A significant association between H&Y stage and salivary AChE levels was detected, but no correlation was seen with the UPDRS motor scores. Thus, in general the association between clinical severity of PD and salivary AChE is probably weak. Furthermore, our data set included only six patients in H&Y stage 1. As such, this result needs to be reproduced in future studies of independent and larger patient populations, including both very early-stage and late-stage patients. Such studies could potentially also investigate correlations between individual UPDRS III items and salivary parameters.

Poor color vision correlated inversely with both AChE activity and TP concentration. Previous studies demonstrated that PD patients with RBD exhibit poorer color vision and a greater loss of cholinergic innervation in the brain compared to PD patients without RBD [33]. Those observations suggest that loss of color vision may be associated more with damage to cholinergic neurons. Our observed inverse correlation may suggest that poor color vision could be associated not only with loss of cerebral cholinergic function, but also with peripheral cholinergic damage in parasympathetic nerves. We did not, however, see any significant correlation between color vision and the RBDSQ scores, but it was recently pointed out that the RBDSQ scale is probably not optimal for RBD evaluation in PD and that polysomnography should still be considered the gold standard for this diagnosis [34].

This study has some limitations. The PD patient group included a limited number of patients in the earliest disease stage. Thus, although a correlation between H&Y stage and AChE activity was suggested, this observation was based on only six H&Y stage 1 patients. Any association between disease stage and salivary AChE activity levels needs to be reproduced before firm conclusions can be drawn. We did not perform multiple comparison correction. When using Bonferroni correction the group differences in TP and nonnormalized AChE levels remained significant, whereas the normalized AChE/TP ratio was not. However, there is no universal agreement concerning the use of Bonferroni correction, and many statisticians advocate against it [35]. As this was an exploratory study, we did not perform correction for multiple comparisons but specified the exact P value for each test.

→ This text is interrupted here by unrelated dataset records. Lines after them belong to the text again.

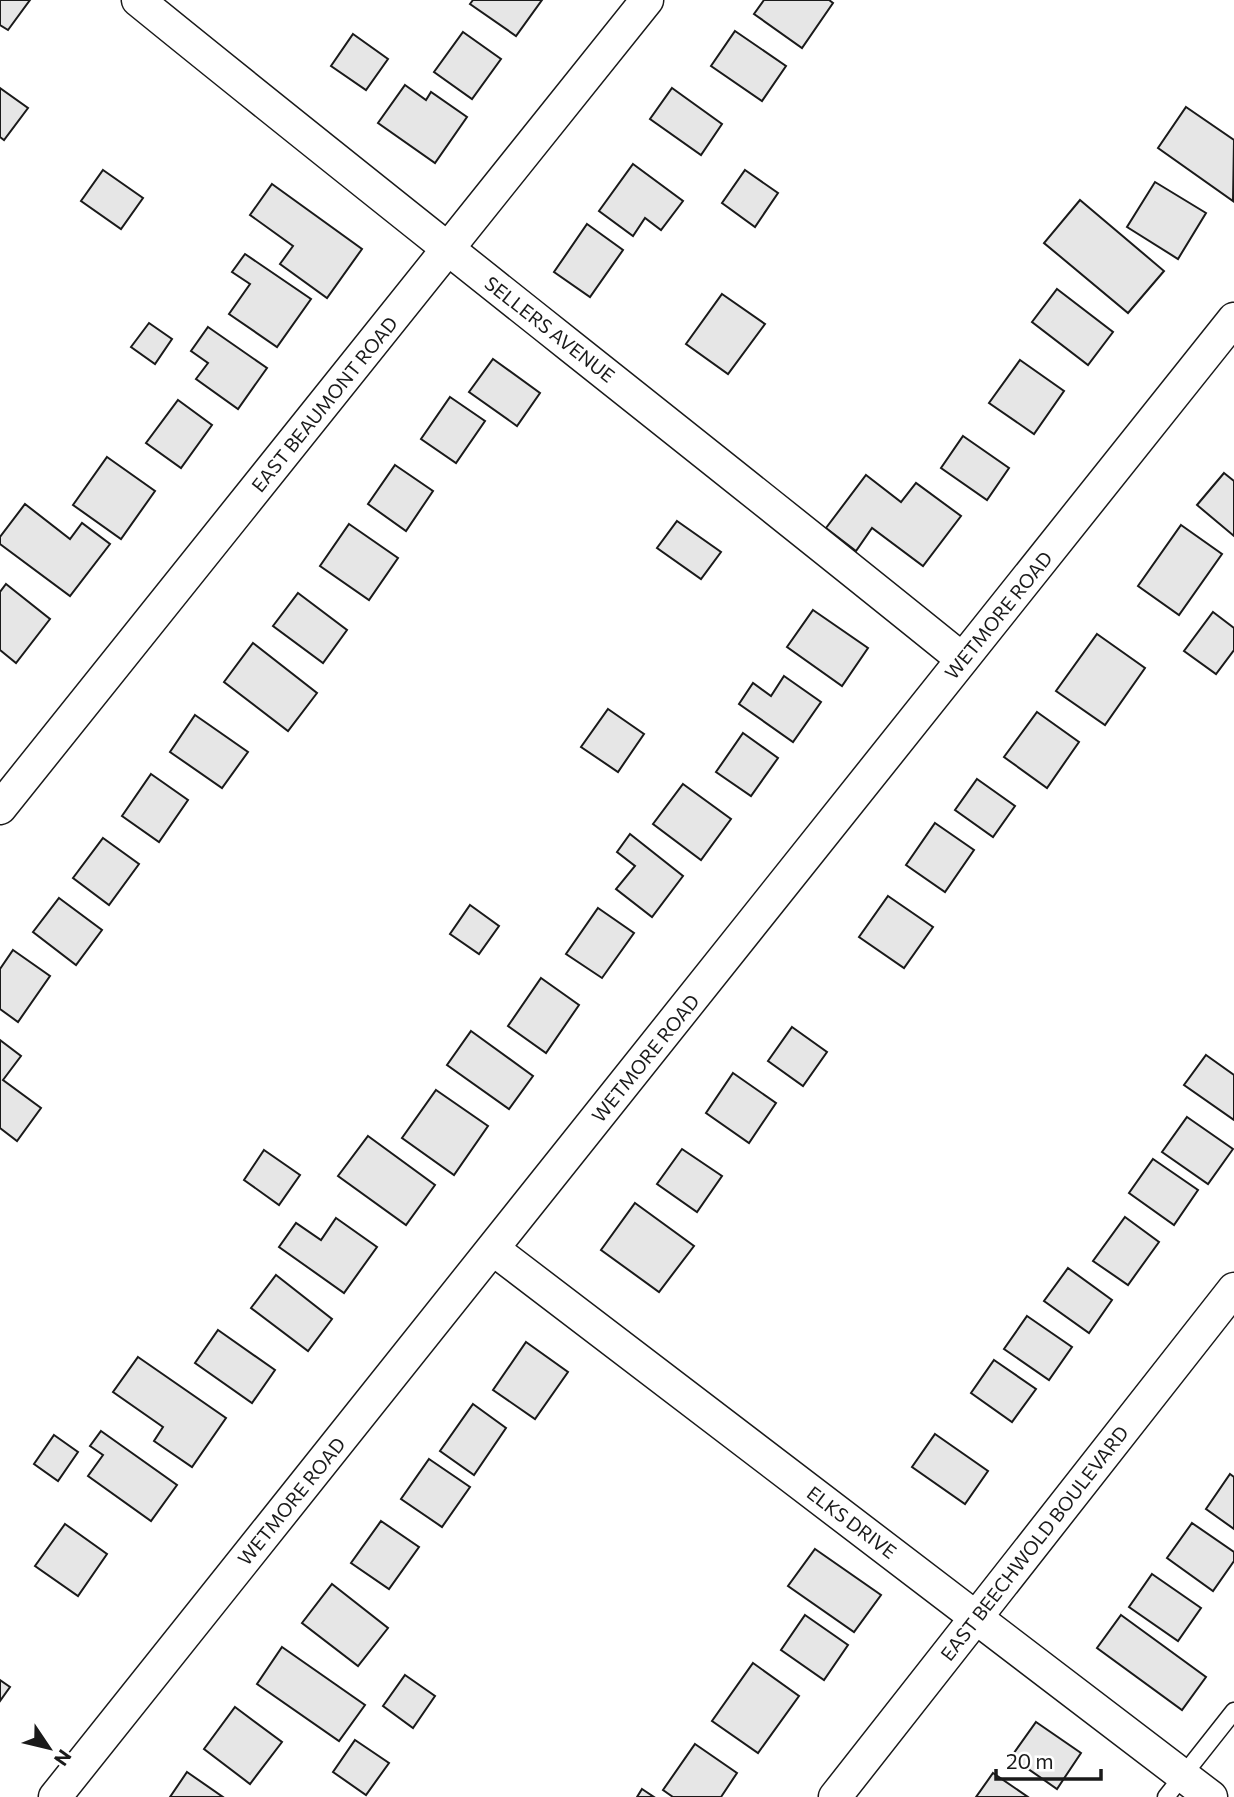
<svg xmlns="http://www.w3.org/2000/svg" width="1234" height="1797" viewBox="0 0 1234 1797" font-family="Commissioner,sans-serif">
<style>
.building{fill:#e6e6e6;stroke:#1a1a1a;stroke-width:2}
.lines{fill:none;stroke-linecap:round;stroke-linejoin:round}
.service-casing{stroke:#1a1a1a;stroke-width:19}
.minor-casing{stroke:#1a1a1a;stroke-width:35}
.service{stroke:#fff;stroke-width:16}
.minor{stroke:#fff;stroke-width:32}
.labels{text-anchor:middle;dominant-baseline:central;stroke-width:5;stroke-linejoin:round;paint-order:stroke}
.street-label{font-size:19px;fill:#1a1a1a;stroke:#fff}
</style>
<rect width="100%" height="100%" fill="#fff"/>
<g class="building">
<polygon points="0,0 30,0 8,30 0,25"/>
<polygon points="473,0 542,0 516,36 470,4"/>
<polygon points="764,0 829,0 833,3 802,48 754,14"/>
<polygon points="735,31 786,66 762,101 711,66"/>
<polygon points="463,32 501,59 472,99 434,72"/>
<polygon points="353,34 388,59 366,90 331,66"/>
<polygon points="405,85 426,100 431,92 467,117 435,163 378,123"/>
<polygon points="0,88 28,108 4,140 0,137"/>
<polygon points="672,88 722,124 701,155 650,119"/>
<polygon points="1186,107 1234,140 1233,201 1158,148"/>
<polygon points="633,164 683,201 661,230 645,218 633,236 599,211"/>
<polygon points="103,170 143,198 121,229 81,201"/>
<polygon points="745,170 778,193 755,227 722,203"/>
<polygon points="1155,182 1206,213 1178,259 1127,227"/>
<polygon points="272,184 362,249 327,298 280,264 293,246 250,215"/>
<polygon points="1080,200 1164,271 1128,313 1044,243"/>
<polygon points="587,224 623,250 590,297 554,272"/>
<polygon points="245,254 311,299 277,347 229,314 250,284 232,272"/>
<polygon points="1057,289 1113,332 1088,365 1032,322"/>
<polygon points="722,294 765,324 728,374 686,344"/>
<polygon points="149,323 172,339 155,364 131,347"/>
<polygon points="208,327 267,368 238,409 196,379 208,363 191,351"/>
<polygon points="493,359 540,393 517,426 469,392"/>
<polygon points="1020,360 1064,391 1034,434 989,403"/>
<polygon points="450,397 485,421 456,463 421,439"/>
<polygon points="178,400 212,425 181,468 146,443"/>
<polygon points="963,436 1009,468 987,500 941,468"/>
<polygon points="107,457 155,491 121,539 73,505"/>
<polygon points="395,465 433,491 406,531 368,504"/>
<polygon points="1224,473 1234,481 1234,536 1197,505"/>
<polygon points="866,475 901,502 916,483 961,516 923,566 872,528 856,551 826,528"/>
<polygon points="25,504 70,539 82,523 110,544 70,596 0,544 0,537"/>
<polygon points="677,521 721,552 701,579 657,548"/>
<polygon points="349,524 398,558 369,600 320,566"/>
<polygon points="1181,525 1222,554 1179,615 1138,586"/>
<polygon points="6,584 50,619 16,663 0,650 0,592"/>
<polygon points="298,593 347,630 323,663 273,626"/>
<polygon points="813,610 868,648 842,686 787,647"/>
<polygon points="1213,612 1234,628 1234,650 1216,674 1184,651"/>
<polygon points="1097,634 1145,668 1105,725 1056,691"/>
<polygon points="253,643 317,693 288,731 224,682"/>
<polygon points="784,676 821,702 793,742 739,704 753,683 771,696"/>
<polygon points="608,709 644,734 618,772 581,747"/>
<polygon points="1037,712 1079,742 1047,788 1004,757"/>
<polygon points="195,715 248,752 222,788 170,752"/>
<polygon points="743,733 778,758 751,796 716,772"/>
<polygon points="151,774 188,800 159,842 122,816"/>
<polygon points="977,779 1015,806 993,837 955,810"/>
<polygon points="683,784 731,819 701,860 653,824"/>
<polygon points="935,823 974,850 945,892 906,865"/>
<polygon points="630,834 683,876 652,917 616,889 635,866 617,852"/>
<polygon points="103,838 139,864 109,905 73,878"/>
<polygon points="888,896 933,927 904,968 859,937"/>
<polygon points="59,898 102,930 76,965 33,932"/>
<polygon points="470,905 499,926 479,954 450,934"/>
<polygon points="598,908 634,933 602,978 566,954"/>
<polygon points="13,950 50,976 18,1022 0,1009 0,969"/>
<polygon points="541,978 579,1005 546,1053 508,1026"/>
<polygon points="792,1027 827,1052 803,1086 768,1061"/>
<polygon points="471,1031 533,1076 509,1109 447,1065"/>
<polygon points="0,1040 21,1056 3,1080 41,1108 17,1141 0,1128"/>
<polygon points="1206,1055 1234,1075 1234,1120 1184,1085"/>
<polygon points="733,1073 776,1103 749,1143 706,1113"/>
<polygon points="436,1090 488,1126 454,1175 402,1138"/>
<polygon points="1187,1117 1233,1149 1208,1184 1162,1152"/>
<polygon points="368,1136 435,1185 406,1225 338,1176"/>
<polygon points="682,1149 722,1176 697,1212 657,1184"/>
<polygon points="264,1150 300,1175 279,1205 244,1180"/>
<polygon points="1153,1159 1198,1190 1174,1225 1129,1193"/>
<polygon points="635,1203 694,1246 659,1292 601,1250"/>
<polygon points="1125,1217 1159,1242 1128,1285 1093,1261"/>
<polygon points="336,1218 377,1247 344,1293 279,1247 296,1223 321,1240"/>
<polygon points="1068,1268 1112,1300 1089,1333 1044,1301"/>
<polygon points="276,1275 332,1319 308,1351 251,1308"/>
<polygon points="1027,1316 1072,1347 1049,1380 1004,1349"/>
<polygon points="218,1330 275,1370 252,1403 195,1363"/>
<polygon points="526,1342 568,1372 535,1419 493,1390"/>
<polygon points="138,1357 226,1418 192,1467 154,1441 163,1427 113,1392"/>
<polygon points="994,1360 1036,1389 1012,1422 971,1393"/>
<polygon points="473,1404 506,1428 474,1475 440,1451"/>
<polygon points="101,1431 177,1485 151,1521 88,1476 103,1455 90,1446"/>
<polygon points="935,1434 988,1471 965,1504 912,1467"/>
<polygon points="54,1435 78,1452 58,1481 34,1464"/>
<polygon points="429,1459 470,1487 442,1527 401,1499"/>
<polygon points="1230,1474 1234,1477 1234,1529 1206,1509"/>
<polygon points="381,1521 419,1547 389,1589 351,1563"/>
<polygon points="1192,1523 1234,1552 1234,1561 1213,1591 1167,1558"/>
<polygon points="65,1524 107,1554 78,1596 35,1566"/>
<polygon points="815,1549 881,1595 854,1632 788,1586"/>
<polygon points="1152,1574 1201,1608 1178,1641 1129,1607"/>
<polygon points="332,1584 388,1628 358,1666 302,1623"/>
<polygon points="805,1615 848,1645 824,1680 781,1650"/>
<polygon points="1121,1615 1206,1677 1182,1710 1097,1648"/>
<polygon points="282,1647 365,1705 339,1741 257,1684"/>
<polygon points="753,1663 799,1696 758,1753 712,1721"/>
<polygon points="405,1675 435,1696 413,1728 383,1706"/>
<polygon points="0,1680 10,1687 0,1701"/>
<polygon points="235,1707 282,1742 250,1784 204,1749"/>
<polygon points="1036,1722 1081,1753 1057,1789 1011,1757"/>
<polygon points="355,1740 389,1763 366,1795 333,1772"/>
<polygon points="695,1744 737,1773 721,1797 673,1797 663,1790"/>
<polygon points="187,1772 223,1797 170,1797"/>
<polygon points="993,1773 1028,1797 976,1797"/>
<polygon points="642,1789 654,1797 637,1797"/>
</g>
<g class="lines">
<g class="service-casing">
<polyline id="service" points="1166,1797 1234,1711"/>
</g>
<g class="minor-casing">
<g id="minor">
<path d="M138,0C411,222 689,438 962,659"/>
<polyline points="0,808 647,0"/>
<polyline points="493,1249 1211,1797"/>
<polyline points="55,1797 1234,319"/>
<polyline points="835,1797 1234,1289"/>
</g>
</g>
<use href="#service" class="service"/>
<use href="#minor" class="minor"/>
</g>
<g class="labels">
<g class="street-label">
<text transform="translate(550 329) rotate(38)">SELLERS AVENUE</text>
<text transform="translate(324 404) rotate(-51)">EAST BEAUMONT ROAD</text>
<text transform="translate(998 615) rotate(-51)">WETMORE ROAD</text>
<text transform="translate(645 1058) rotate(-51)">WETMORE ROAD</text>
<text transform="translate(291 1501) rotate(-51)">WETMORE ROAD</text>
<text transform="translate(852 1522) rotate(37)">ELKS DRIVE</text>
<text transform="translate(1034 1543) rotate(-52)">EAST BEECHWOLD BOULEVARD</text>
</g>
</g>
<g transform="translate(49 1748) rotate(125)" stroke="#ffffff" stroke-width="5" paint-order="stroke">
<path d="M0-5L12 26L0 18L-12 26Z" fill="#1a1a1a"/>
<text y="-10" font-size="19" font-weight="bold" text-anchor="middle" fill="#1a1a1a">N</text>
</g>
<path d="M996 1769v10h105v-10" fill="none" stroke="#1a1a1a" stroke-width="3.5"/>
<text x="1006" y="1769" font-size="21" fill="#1a1a1a" stroke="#ffffff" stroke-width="5" paint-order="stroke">20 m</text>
</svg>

The measured activity levels of AChE in saliva are low and thus we anticipated that a more accurate estimate could be obtained by measurement of the protein rather than the activity of AChE. We attempted to do so, using several different commercially available enzyme-linked immunosorbent assays (ELISA), but this approach proved unsuccessful due to poor sensitivity of the assays and unacceptably high variation among different ELISA plates (data not shown).

In summary, the present study demonstrated increased AChE activity in saliva from PD patients compared with healthy controls. Significant positive correlations were seen in the PD group between AChE activity and H&Y stage. Disease duration, olfaction scores, constipation scores, and sleeping habits did not exhibit significant correlations with salivary parameters. Interestingly, we detected a significant correlation between color vision test scores and AChE activity and TP levels. Future studies are needed to address possible associations between the salivary parameters and the extent of neuronal damage in the salivary glands.